Screening For All
New guidelines urge every pregnant woman to get early testing for risk of Down syndrome
Definitive. Recognizing that some women may want a yes or no diagnosis, ACOG now recommends that all expectant women be offered amniocentesis or CVS in addition to screening. "Some couples aren't comfortable with any risk and want a definitive test," says James Goldberg, medical director of San Francisco Perinatal Associates, who helped write the ACOG guidelines. "People weigh numbers differently."
Most insurance companies cover amniocentesis and CVS, which cost upwards of $1,000 each, only in women over 35 or those with abnormal screening results. That should change. "We plan to review these new recommendations within the next few weeks, but we typically follow the guidelines of ACOG," says Joanne Armstrong, a senior medical director for Aetna. Aetna and many other insurance companies already cover the screening tests.

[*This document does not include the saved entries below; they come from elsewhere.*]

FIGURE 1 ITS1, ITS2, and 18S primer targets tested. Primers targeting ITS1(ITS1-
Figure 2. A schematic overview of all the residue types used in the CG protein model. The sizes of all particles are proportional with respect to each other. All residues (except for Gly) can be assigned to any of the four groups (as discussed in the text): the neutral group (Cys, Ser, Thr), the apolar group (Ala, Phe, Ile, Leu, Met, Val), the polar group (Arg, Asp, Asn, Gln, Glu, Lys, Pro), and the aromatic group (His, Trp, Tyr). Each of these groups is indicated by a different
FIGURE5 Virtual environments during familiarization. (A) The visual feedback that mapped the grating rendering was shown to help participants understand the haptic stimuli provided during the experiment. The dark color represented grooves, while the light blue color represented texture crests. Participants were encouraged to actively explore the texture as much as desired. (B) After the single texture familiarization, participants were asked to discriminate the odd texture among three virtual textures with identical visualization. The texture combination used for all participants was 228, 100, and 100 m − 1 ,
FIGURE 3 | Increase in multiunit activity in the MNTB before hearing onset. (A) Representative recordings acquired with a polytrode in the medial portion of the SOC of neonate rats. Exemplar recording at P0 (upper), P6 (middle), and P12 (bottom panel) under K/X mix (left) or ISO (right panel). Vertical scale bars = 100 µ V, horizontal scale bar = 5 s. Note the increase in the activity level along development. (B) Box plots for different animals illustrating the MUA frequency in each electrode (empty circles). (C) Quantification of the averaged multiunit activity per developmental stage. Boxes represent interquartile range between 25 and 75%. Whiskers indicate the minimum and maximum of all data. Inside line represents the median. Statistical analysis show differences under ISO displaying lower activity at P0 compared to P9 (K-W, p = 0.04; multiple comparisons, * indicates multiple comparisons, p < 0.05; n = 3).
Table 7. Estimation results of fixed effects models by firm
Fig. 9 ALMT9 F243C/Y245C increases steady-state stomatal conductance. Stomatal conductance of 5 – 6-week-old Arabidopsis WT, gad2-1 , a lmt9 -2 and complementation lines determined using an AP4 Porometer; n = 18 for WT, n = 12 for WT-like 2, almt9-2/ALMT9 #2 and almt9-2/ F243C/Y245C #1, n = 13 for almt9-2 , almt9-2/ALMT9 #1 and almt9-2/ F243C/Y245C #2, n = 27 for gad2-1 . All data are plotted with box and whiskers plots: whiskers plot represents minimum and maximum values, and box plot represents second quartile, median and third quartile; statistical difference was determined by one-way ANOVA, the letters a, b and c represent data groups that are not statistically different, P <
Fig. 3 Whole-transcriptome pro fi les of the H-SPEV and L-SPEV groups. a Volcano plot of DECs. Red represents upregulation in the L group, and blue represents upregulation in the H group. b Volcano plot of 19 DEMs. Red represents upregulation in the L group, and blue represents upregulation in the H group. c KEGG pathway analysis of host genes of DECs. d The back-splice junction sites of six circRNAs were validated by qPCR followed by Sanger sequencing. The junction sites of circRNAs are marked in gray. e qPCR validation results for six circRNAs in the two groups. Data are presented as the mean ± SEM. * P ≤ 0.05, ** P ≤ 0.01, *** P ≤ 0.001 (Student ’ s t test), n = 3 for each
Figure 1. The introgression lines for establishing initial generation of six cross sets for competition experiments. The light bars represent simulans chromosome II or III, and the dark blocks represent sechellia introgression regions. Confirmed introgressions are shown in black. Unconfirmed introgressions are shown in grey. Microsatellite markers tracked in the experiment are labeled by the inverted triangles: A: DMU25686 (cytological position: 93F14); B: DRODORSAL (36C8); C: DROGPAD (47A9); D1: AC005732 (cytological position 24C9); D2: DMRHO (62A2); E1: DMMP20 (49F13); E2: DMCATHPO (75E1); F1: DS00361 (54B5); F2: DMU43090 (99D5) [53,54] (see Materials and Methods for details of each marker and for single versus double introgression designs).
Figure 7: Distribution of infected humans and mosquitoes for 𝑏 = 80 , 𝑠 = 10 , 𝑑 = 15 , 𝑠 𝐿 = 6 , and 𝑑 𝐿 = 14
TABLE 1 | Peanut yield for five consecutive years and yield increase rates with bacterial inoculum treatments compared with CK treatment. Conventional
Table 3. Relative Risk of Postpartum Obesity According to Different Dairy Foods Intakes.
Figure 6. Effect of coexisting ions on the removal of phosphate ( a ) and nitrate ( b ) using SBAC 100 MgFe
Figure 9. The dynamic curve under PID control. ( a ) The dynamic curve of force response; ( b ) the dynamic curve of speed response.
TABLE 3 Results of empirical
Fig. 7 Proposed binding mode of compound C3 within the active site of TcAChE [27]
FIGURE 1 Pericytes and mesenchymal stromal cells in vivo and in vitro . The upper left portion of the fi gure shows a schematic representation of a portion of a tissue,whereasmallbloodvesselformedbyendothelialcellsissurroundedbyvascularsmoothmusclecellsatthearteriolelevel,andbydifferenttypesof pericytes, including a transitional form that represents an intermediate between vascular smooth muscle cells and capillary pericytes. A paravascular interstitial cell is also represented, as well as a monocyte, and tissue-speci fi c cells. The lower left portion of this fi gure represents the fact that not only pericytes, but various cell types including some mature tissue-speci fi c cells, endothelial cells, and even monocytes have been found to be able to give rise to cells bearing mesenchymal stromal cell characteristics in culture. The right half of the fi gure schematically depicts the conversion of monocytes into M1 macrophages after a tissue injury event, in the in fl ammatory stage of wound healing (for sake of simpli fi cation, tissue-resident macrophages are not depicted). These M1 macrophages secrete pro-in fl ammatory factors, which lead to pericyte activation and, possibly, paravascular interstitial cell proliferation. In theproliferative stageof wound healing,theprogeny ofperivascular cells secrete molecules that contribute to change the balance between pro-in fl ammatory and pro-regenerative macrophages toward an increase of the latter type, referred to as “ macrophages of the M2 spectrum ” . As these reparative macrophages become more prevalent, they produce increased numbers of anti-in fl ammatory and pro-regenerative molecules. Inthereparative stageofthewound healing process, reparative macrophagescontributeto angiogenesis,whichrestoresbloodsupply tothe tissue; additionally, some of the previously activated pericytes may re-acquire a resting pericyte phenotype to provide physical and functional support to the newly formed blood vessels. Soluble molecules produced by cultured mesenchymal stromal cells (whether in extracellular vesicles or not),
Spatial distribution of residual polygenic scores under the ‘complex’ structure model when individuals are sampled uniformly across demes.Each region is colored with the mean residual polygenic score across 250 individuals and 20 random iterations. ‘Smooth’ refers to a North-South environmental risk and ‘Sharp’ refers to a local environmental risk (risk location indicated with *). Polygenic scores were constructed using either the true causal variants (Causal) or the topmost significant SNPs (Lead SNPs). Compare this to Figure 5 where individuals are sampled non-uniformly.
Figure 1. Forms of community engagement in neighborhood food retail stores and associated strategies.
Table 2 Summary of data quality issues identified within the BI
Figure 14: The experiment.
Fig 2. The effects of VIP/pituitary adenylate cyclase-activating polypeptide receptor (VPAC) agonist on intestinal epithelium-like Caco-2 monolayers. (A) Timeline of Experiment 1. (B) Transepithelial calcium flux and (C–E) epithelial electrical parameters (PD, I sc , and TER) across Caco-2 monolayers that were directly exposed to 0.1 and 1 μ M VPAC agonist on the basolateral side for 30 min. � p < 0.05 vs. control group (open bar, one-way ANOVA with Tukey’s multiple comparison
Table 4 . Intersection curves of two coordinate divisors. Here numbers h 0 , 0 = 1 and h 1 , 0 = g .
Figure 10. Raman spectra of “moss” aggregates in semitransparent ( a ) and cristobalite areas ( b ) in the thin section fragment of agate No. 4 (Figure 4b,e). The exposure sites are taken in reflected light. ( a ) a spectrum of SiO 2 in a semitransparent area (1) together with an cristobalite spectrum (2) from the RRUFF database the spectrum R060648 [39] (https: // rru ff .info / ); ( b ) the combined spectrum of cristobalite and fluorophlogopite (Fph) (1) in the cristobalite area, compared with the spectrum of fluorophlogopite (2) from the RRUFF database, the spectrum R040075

But a more practical matter may limit early screening. Nuchal translucency is primarily available only in major medical centers and large city hospitals; it's not yet in most smaller ultrasound facilities. "It's becoming more popular, but it may take a year or two to reach all settings," Driscoll says. For those who can't get the sonogram, ACOG advises having the first- and second-trimester blood tests, which together can pick up 85 to 88 percent of Down cases.